The first and second moment are particularly useful, and yield the mean \(\mu\) and the standard deviation \(\sigma\) of the distribution,

(1.3)\[ \mu = \langle x \rangle \]

and

(1.4)\[ \sigma = \sqrt{ \langle x^2 \rangle - \langle x \rangle^2 }. \]

The Fourier transform of \(P\) is known as the characteristic function of \(P\),

(1.5)\[ G(k) \equiv \int P(x) e^{ikx} dx, \]

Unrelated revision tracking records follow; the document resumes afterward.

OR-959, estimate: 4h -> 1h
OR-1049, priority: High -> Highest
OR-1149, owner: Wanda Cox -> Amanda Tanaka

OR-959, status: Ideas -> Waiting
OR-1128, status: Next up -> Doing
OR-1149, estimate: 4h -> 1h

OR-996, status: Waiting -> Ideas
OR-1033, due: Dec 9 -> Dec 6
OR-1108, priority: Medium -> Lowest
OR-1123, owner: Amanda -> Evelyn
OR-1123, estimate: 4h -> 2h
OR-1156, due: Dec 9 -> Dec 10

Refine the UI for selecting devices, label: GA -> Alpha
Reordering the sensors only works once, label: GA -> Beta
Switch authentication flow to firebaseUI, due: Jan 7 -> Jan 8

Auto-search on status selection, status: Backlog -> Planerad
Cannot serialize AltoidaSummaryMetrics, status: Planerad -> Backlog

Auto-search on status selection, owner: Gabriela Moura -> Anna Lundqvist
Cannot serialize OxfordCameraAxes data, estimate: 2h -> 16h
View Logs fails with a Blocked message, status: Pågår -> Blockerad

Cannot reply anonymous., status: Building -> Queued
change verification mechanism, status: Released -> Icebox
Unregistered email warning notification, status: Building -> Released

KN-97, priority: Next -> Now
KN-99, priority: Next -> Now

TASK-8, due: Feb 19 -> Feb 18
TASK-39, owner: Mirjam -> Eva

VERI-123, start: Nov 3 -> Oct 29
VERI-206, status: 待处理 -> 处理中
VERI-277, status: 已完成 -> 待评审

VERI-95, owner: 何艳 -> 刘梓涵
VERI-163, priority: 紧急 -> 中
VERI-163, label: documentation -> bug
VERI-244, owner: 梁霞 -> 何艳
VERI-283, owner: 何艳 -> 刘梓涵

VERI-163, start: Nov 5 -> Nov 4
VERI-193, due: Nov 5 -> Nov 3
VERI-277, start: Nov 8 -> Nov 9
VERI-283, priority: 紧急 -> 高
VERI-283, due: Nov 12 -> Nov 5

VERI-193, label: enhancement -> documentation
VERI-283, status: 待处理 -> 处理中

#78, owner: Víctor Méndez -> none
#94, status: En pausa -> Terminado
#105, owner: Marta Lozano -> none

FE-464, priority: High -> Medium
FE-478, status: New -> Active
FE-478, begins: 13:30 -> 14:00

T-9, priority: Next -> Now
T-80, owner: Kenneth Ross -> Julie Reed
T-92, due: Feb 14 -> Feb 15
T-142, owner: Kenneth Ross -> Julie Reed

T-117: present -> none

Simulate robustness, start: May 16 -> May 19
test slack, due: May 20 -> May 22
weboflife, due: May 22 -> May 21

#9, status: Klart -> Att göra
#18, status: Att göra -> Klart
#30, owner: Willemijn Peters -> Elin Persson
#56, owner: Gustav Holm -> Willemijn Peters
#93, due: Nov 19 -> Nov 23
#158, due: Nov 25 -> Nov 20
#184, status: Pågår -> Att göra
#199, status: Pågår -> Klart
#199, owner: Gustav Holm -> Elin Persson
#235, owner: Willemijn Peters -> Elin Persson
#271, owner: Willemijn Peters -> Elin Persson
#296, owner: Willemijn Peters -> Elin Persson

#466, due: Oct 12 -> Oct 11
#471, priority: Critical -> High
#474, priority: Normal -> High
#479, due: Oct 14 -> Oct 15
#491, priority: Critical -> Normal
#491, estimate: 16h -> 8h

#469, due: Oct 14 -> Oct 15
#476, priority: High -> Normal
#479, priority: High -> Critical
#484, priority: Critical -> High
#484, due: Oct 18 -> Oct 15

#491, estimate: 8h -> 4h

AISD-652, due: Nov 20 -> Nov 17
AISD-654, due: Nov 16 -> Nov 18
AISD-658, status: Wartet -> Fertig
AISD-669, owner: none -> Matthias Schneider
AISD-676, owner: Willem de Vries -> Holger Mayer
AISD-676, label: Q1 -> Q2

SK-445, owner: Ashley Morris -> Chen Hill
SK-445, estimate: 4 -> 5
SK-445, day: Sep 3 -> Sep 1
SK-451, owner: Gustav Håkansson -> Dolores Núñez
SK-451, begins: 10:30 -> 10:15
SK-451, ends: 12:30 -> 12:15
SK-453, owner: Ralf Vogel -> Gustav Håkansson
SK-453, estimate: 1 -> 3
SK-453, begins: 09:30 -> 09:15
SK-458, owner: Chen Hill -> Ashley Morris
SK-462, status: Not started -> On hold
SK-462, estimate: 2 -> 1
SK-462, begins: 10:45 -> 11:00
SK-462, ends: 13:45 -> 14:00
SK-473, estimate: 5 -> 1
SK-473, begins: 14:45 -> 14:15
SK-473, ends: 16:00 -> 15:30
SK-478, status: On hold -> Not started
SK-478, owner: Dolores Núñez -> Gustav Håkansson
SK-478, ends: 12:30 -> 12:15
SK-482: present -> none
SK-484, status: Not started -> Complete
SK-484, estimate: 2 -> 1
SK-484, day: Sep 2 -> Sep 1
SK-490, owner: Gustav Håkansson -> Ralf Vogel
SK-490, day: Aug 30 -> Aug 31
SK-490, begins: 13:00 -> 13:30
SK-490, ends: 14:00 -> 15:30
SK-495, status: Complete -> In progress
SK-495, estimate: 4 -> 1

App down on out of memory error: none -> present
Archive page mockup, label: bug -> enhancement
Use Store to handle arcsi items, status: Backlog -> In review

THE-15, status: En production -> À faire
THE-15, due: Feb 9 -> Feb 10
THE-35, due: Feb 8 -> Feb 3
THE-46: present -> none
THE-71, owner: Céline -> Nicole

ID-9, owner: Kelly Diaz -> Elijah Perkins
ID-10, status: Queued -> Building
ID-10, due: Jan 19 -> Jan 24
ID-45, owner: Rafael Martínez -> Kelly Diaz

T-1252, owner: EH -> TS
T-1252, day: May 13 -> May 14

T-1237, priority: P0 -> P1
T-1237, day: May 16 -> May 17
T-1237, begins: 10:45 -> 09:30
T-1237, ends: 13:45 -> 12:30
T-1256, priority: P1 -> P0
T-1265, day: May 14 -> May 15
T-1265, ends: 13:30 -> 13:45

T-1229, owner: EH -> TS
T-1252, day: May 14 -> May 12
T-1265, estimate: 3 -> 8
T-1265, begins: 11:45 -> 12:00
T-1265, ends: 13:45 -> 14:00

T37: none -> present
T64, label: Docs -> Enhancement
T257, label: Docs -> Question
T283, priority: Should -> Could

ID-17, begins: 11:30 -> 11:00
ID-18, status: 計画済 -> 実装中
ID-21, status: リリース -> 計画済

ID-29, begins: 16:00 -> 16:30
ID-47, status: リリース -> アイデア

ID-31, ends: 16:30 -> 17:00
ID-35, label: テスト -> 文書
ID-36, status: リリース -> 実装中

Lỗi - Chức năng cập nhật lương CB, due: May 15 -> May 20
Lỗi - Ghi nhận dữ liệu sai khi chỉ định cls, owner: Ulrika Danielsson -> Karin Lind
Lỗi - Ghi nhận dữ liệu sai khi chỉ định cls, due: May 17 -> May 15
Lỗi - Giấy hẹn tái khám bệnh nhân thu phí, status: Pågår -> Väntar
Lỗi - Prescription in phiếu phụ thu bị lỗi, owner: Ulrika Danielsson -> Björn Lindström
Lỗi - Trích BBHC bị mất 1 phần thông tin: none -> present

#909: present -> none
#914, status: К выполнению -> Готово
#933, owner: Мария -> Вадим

and the Taylor expansion of \(G(k)\) yields the moments of \(P\). We will not use the characteristic function in this course, although it is useful if one wants to derive the central limit theorem, given below [1].

1.5.1. Central limit theorem (a short version)

Given that \(P(x)\) has a mean \(\mu\) and a standard deviation \(\sigma\), one can derive that the probability density function of the sum of many outcomes of \(X\) is a Gaussian distribution. Defining the sum of \(n\) outcomes as \(X_1+X_2+ \ldots + X_n = Y\), then

(1.6)\[ P(Y=y) \propto e^{-\frac{(y-n\mu)^2}{2n\sigma^2}} \]

with standard deviation \(\sigma_y = \sqrt{n} \sigma\) and mean \(\mu_y = n \mu\). This is independent of the form of the distribution of \(X\), as long as \(n\) is ‘large’. What is called large may depend somewhat on the distribution, but usually, the number \(10^{23}\) is more than sufficient.

Another property of \(P(y)\) is that the standard deviation becomes negligible compared to the mean, \(\sigma_y / \mu_y \propto 1/\sqrt{n}\), such that a sample of \(Y=y\) will almost certainly have the mean value as the outcome. This is one reason why the Gaussian distribution is so extremely important in the field of statistics. It appears everywhere, and tends to describe the properties of systems of many degrees of freedom (the velocity distribution in a gas, density fluctuations in a fluid, spatial fluctuations in a membrane, the ‘shape’ of a flexible polymer &c.).

1.6. References

1

N.G. van Kampen. Stochastic Processes in Physics and Chemistry. North-Holland Personal Library. Elsevier, Amsterdam, third edition edition, 2007. doi:10.1016/B978-044452965-7/50004-0.